> [Task prompt]: Word for word, give again the line holding "dulti. L’obiettivo è" and each line after it to the end of the listing below.

> [Records provided]:

------------------------------------------------------------------------

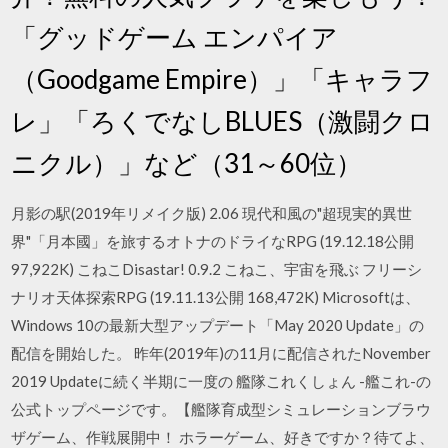
「グッドゲーム エンパイア
（Goodgame Empire）」「キャラフ
レ」「ろくでなしBLUES（激闘クロ
ニクル）」など（31～60位）
月影の駅(2019年リメイク版) 2.06 現代和風の"超現実的異世
界"「月本國」を旅するオトナのドライなRPG (19.12.18公開
97,922K) こねこDisastar! 0.9.2 こねこ、宇宙を飛ぶ フリーシ
ナリオ天体探索RPG (19.11.13公開 168,472K) Microsoftは、
Windows 10の最新大型アップデート「May 2020 Update」の
配信を開始した。 昨年(2019年)の11月に配信されたNovember
2019 Updateに続く半期に一度の 艦隊これくしょん -艦これ-の
公式トップページです。【艦隊育成型シミュレーションブラウ
ザゲーム、作戦展開中！ ホラーゲーム、好きですか？待てよ、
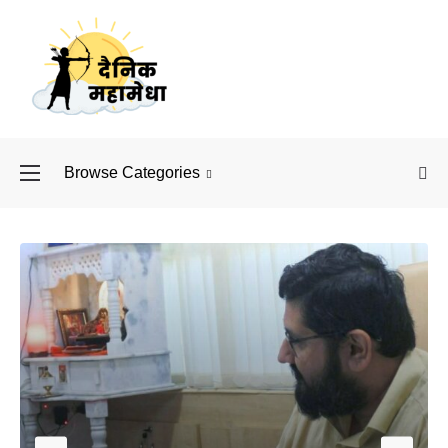
Browse Categories
बॉलीवुड के बाद अब डिफें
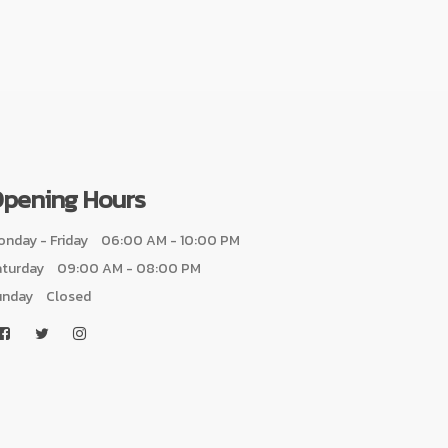
pening Hours
nday - Friday
06:00 AM - 10:00 PM
aturday
09:00 AM - 08:00 PM
unday
Closed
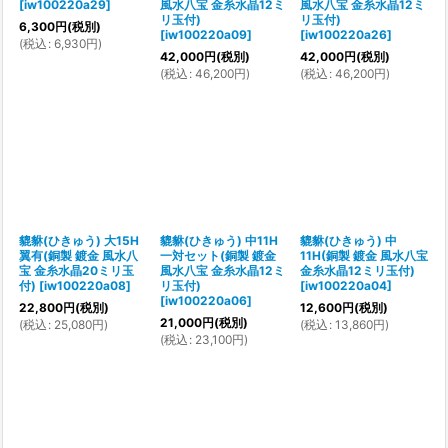
[
iw100220a29
]
風水八宝 金糸水晶12ミ
風水八宝 金糸水晶12ミ
リ玉付)
リ玉付)
6,300
円
(税別)
[
iw100220a09
]
[
iw100220a26
]
(
税込
:
6,930
円
)
42,000
円
(税別)
42,000
円
(税別)
(
税込
:
46,200
円
)
(
税込
:
46,200
円
)
貔貅(ひきゅう) 大15H
貔貅(ひきゅう) 中11H
貔貅(ひきゅう) 中
翼有(銅製 鍍金 風水八
一対セット(銅製 鍍金
11H(銅製 鍍金 風水八宝
宝 金糸水晶20ミリ玉
風水八宝 金糸水晶12ミ
金糸水晶12ミリ玉付)
付)
[
iw100220a08
]
リ玉付)
[
iw100220a04
]
[
iw100220a06
]
22,800
円
(税別)
12,600
円
(税別)
21,000
円
(税別)
(
税込
:
25,080
円
)
(
税込
:
13,860
円
)
(
税込
:
23,100
円
)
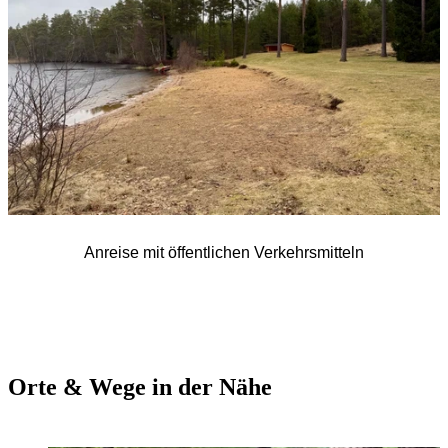
Anreise mit öffentlichen Verkehrsmitteln
Orte & Wege in der Nähe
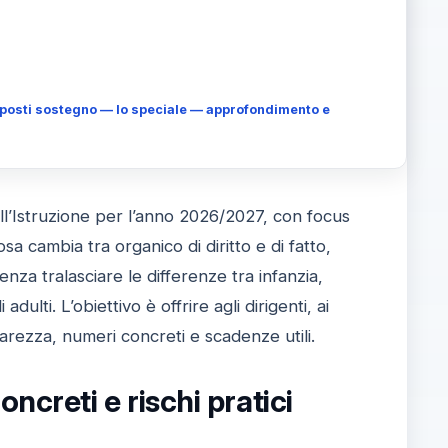
e posti sostegno — lo speciale — approfondimento e
ell’Istruzione per l’anno 2026/2027, con focus
sa cambia tra organico di diritto e di fatto,
nza tralasciare le differenze tra infanzia,
dulti. L’obiettivo è offrire agli dirigenti, ai
arezza, numeri concreti e scadenze utili.
creti e rischi pratici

------------------------------------------------------------------------

> [Expected output]:
dulti. L’obiettivo è offrire agli dirigenti, ai
arezza, numeri concreti e scadenze utili.
creti e rischi pratici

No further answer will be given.